Walz, Harkin introduce legislation to help beginning farmers
By Janet Kubat Willette
Date Modified: 11/28/2011 11:16 AM
The average Minnesota farmer is no spring chicken.
Mr. Average Minnesota Farmer is 52.9 years old, according to the Census of Agriculture. And while the number of farmers older than 65 keeps rising, the number of farmers age 34 and younger is in decline.
Rep. Tim Walz, D-Minn., and Sen. Tom Harkin, D-Iowa, hope to increase the number of younger farmers. The duo have introduced legislation to help young people enter agriculture. Other sponsors include Rep. Betty McCollum, Sen. Amy Klobuchar and Sen.
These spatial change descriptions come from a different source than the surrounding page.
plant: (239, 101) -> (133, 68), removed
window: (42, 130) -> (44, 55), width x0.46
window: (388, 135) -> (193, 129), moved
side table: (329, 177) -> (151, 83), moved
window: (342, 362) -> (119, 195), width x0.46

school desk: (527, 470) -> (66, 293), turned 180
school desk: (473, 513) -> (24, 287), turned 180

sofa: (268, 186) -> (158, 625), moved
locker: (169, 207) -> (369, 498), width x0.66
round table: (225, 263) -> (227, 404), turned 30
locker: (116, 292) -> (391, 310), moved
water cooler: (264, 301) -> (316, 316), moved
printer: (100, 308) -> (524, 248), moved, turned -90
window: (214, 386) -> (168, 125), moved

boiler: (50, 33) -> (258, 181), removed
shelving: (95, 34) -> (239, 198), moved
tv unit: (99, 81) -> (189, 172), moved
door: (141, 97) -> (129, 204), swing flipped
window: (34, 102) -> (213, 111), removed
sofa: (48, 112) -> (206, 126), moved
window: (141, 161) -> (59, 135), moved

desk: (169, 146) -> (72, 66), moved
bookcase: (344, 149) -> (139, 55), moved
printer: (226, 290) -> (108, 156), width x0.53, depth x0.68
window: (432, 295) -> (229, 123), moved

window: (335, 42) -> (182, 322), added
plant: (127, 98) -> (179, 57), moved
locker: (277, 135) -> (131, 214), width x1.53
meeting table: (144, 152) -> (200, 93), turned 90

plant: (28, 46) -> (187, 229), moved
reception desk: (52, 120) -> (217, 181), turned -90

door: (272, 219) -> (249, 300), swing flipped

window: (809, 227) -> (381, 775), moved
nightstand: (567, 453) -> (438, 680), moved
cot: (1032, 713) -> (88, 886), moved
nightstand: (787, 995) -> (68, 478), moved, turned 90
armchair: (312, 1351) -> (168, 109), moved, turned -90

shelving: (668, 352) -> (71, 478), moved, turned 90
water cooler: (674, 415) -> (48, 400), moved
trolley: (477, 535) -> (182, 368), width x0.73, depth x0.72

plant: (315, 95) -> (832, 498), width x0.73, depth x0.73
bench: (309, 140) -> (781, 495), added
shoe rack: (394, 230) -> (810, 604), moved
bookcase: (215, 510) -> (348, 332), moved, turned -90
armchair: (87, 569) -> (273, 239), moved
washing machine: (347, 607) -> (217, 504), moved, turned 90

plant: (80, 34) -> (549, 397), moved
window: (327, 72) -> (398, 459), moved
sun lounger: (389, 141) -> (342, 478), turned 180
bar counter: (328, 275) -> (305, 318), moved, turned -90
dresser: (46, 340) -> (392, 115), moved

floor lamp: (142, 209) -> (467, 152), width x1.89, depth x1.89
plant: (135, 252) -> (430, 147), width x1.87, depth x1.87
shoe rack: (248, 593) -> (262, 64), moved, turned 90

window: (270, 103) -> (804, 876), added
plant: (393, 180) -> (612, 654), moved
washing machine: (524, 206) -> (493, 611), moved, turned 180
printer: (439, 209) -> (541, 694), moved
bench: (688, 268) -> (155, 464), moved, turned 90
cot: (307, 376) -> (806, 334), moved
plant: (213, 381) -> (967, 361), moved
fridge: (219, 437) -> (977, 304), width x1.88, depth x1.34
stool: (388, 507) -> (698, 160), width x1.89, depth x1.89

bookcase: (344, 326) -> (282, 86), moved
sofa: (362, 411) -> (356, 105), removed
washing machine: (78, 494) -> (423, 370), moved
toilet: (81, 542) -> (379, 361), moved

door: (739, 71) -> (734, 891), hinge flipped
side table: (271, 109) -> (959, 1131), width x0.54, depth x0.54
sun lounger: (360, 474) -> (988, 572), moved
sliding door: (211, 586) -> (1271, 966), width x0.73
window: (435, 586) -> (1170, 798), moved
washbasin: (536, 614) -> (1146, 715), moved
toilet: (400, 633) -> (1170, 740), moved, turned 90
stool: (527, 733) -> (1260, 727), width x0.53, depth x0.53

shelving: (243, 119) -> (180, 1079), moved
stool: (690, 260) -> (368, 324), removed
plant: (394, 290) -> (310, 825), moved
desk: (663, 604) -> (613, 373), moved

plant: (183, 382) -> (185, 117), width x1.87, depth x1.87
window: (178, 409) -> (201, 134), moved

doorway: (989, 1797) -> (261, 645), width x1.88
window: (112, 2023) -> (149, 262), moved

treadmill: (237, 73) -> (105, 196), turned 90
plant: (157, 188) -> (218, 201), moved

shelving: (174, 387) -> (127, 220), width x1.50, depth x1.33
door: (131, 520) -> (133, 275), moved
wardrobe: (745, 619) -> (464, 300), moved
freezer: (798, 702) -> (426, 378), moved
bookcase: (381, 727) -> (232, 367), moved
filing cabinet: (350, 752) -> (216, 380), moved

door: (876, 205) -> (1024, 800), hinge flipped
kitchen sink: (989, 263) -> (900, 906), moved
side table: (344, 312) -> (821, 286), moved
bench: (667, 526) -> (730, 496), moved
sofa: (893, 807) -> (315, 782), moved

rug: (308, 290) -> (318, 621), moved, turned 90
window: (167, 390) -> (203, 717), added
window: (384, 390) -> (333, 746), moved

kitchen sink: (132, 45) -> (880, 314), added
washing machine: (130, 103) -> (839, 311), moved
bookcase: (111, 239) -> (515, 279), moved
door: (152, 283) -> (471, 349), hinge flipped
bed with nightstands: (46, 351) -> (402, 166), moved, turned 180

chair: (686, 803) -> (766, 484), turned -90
Al Franken, all Minnesota Democrats.
"We have to make sure America's next generation of family farmers have the support they need to continue providing a safe, abundant food supply," Walz said. "This legislation is a smart, effective way to support our local economies and create local jobs."
This is the second time Walz has sponsored beginning farmer legislation. He authored similar legislation in the 2008 farm bill.
There are certain impediments to getting into agriculture, Walz said. He wants to ensure that the federal government has good programs for young people who want a career in production agriculture. The legislation he introduced includes conservation, credit, education and risk management provisions.
The legislation is important, said Owatonna farmer Katie Felland, 39.
Felland started farming in 2008 and says federal support for beginning farmers is critical because start up costs for farming can be overwhelming and because the nation needs more small farmers growing healthy food.
Tyler Benson, 26, of Rushford, can attest to the value of the federal loans for beginning farmers. Benson took out two loans through the Farm Service Agency beginning farmer loan program, one in 2005 and another in 2006, to buy beef cattle and a tractor.
"Basically, if I didn't have the loan I wouldn't have got started," he said.
Walz said he's heard success stories from the beginning farmer provisions in the 2008 farm bill and he hopes the Beginning Farmer and Rancher Opportunity Act makes it into the next farm bill.
Some may question how the general public benefits from these programs, Walz said, and his answer is that it's about continuing to provide a safe, affordable, abundant food supply.
"I think there's an understanding that this is too important not to try and figure out how to get folks into it," he said.
Yet, conditions for writing the next farm bill are anything but ideal. The farm bill is unusually being written out of the public eye and its funding is tied up with the super committee, Walz said, which has to make funding cut recommendations by Thanksgiving.
"I think there's at least a movement or attempt to try to get some of these bigger bills in here and get them done while we have some leverage to do it," he said.